Wild Radish wants tolerates poor, disturbed, or sandy soils; prefers well-drained loam. Highly adaptable — grows in clay, sandy, loamy, or gravelly soils at pH 5.5–7.5. Richer soils produce more palatable foliage. Does not require amendment but benefits from basic composting in cultivation. Always use fresh mix when you repot — reusing old, broken-down soil reintroduces the compaction and poor drainage you are repotting to fix.

Repotting wild radish — frequently asked questions

How often should you repot wild radish?

Pot on seedlings as they grow; not a perennial repot for wild radish. Wild Radish is a seasonal crop, so you pot it on as a growing plant rather than repotting a perennial. Step seedlings up gradually into tolerates poor, disturbed, or sandy soils; prefers well-drained loam so the roots never circle the cell, ending in a large final container. A root-bound transplant stalls and never fully recovers.

What size pot does wild radish need?

Pot wild radish on gradually — a seedling jumped straight into a huge pot sits in cold, wet, airless soil and stalls. Step up one or two sizes at a time as the roots fill each container, finishing in a large final pot or the ground. The aim is roots that never circle and never check. Use our pot size calculator to size it from the plant's current pot and root spread.

When is the best time of year to repot wild radish?

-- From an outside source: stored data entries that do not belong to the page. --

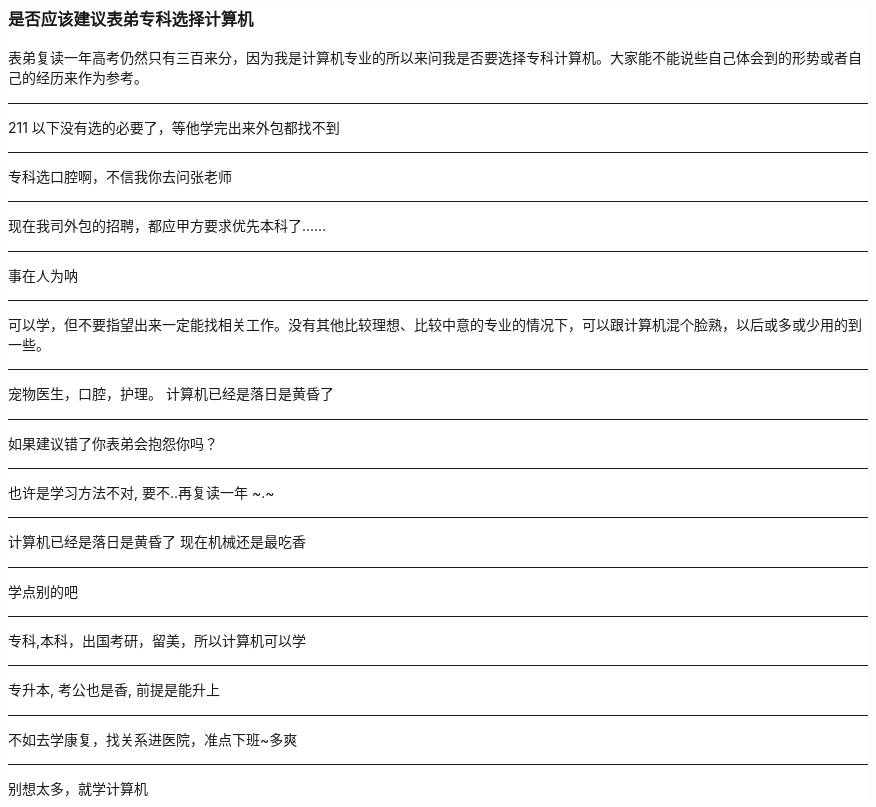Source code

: ### 是否应该建议表弟专科选择计算机

表弟复读一年高考仍然只有三百来分，因为我是计算机专业的所以来问我是否要选择专科计算机。大家能不能说些自己体会到的形势或者自己的经历来作为参考。

---------------------------------------------------

211 以下没有选的必要了，等他学完出来外包都找不到

---------------------------------------------------

专科选口腔啊，不信我你去问张老师

---------------------------------------------------

现在我司外包的招聘，都应甲方要求优先本科了……

---------------------------------------------------

事在人为呐

---------------------------------------------------

可以学，但不要指望出来一定能找相关工作。没有其他比较理想、比较中意的专业的情况下，可以跟计算机混个脸熟，以后或多或少用的到一些。

---------------------------------------------------

宠物医生，口腔，护理。
计算机已经是落日是黄昏了

---------------------------------------------------

如果建议错了你表弟会抱怨你吗？

---------------------------------------------------

也许是学习方法不对, 要不..再复读一年 ~.~

---------------------------------------------------

计算机已经是落日是黄昏了
现在机械还是最吃香

---------------------------------------------------

学点别的吧

---------------------------------------------------

专科,本科，出国考研，留美，所以计算机可以学

---------------------------------------------------

专升本, 考公也是香, 前提是能升上

---------------------------------------------------

不如去学康复，找关系进医院，准点下班~多爽

---------------------------------------------------

别想太多，就学计算机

Pot wild radish on through the active growing season, whenever roots fill the current container — there is no single date, just "before it becomes root-bound". Avoid potting on during a cold snap.

Can you put wild radish straight into a much bigger pot?

No. Even a fast-growing wild radish should only go up one pot size at a time. A vastly oversized pot holds a reservoir of wet soil the roots cannot reach, which stays cold and soggy and rots the roots — the opposite of what you wanted.

Should you fertilise wild radish after repotting?

Not immediately. Wait about 1 week after repotting wild radish. Fresh mix already contains nutrients, and feeding freshly cut or disturbed roots burns them. Resume your normal feeding routine once you see new growth.